Newcastle's placing, which closes today, aims to raise pounds 47.7m, valuing the Premier League club at between pounds 172m and pounds 193m. The offer to retail investors, aimed mainly at fans, ended yesterday.
But leading fund managers, worried about falling equity prices, were last night deciding whether to subscribe or not. "We don't have a view on it yet," said a spokeswoman for one financial institution. "Football clubs are difficult to value."
Football analysts said Newcastle's triumvirate of advisers - NatWest, Deutsche Morgan Grenfell and Salomon Brothers - would do everything in their power to avoid an embarrassing flop.

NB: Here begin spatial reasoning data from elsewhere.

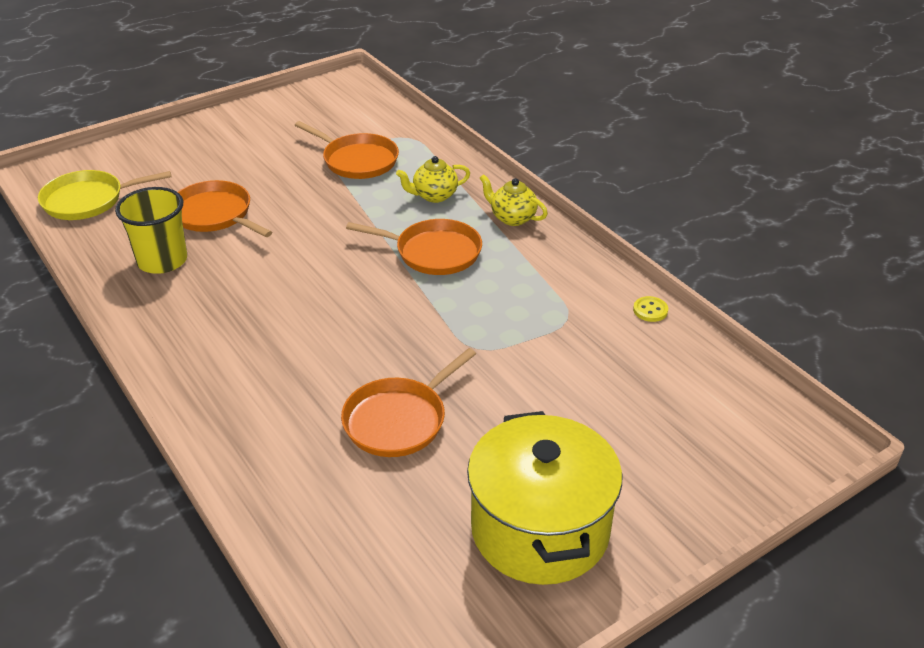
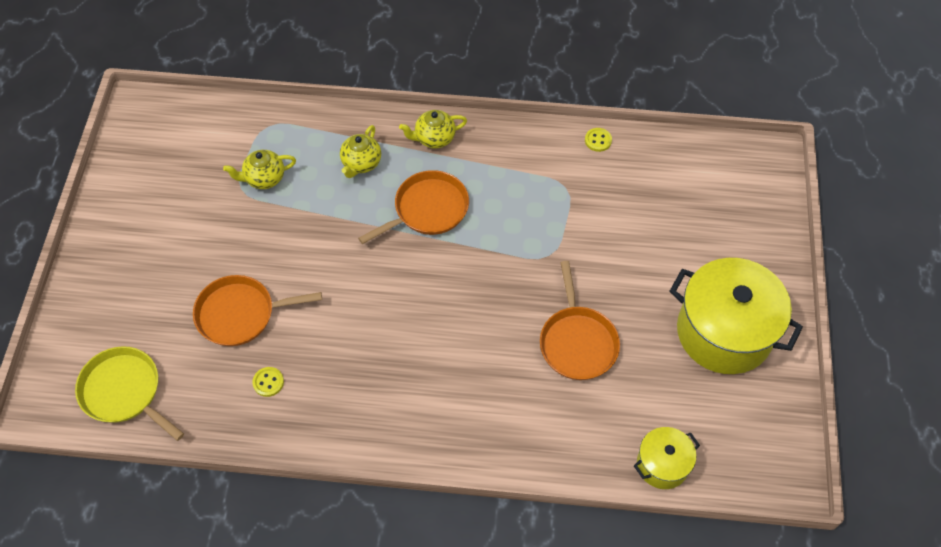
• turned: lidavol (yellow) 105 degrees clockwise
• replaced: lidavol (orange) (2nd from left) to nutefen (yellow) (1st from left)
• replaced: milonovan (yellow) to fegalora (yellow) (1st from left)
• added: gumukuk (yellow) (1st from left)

"The float will get away but there are definitely questions that have not been answered," said Guy Batram of Greig Middleton. "I can understand why people are uncomfortable with the issue."
Proceeds from the float will be used to pay off pounds 21m of debt. But concerns centre on how the club will fund plans to abandon its St James' Park home for a new pounds 90m stadium, replace stars such as David Ginola and Peter Beardsley, and develop a neglected youth policy without asking shareholders for more money.
The continued role of Sir John Hall in the running of the club has also raised eyebrows. Sir John, whose Cameron Hall property company will remain the majority shareholder after flotation, is stepping down from the main board but will remain chairman of the football club.
Despite the shaky state of stock markets, a spokeswoman for NatWest, brokers to the issue, insisted the flotation was going well. "The retail offer is going to be hugely oversubscribed," she said.
As Newcastle put the finishing touches to its flotation plans Tottenham Hotspur announced a rise in operating profits before transfer fees of pounds 7.1m (pounds 6.3m) in the six months to January.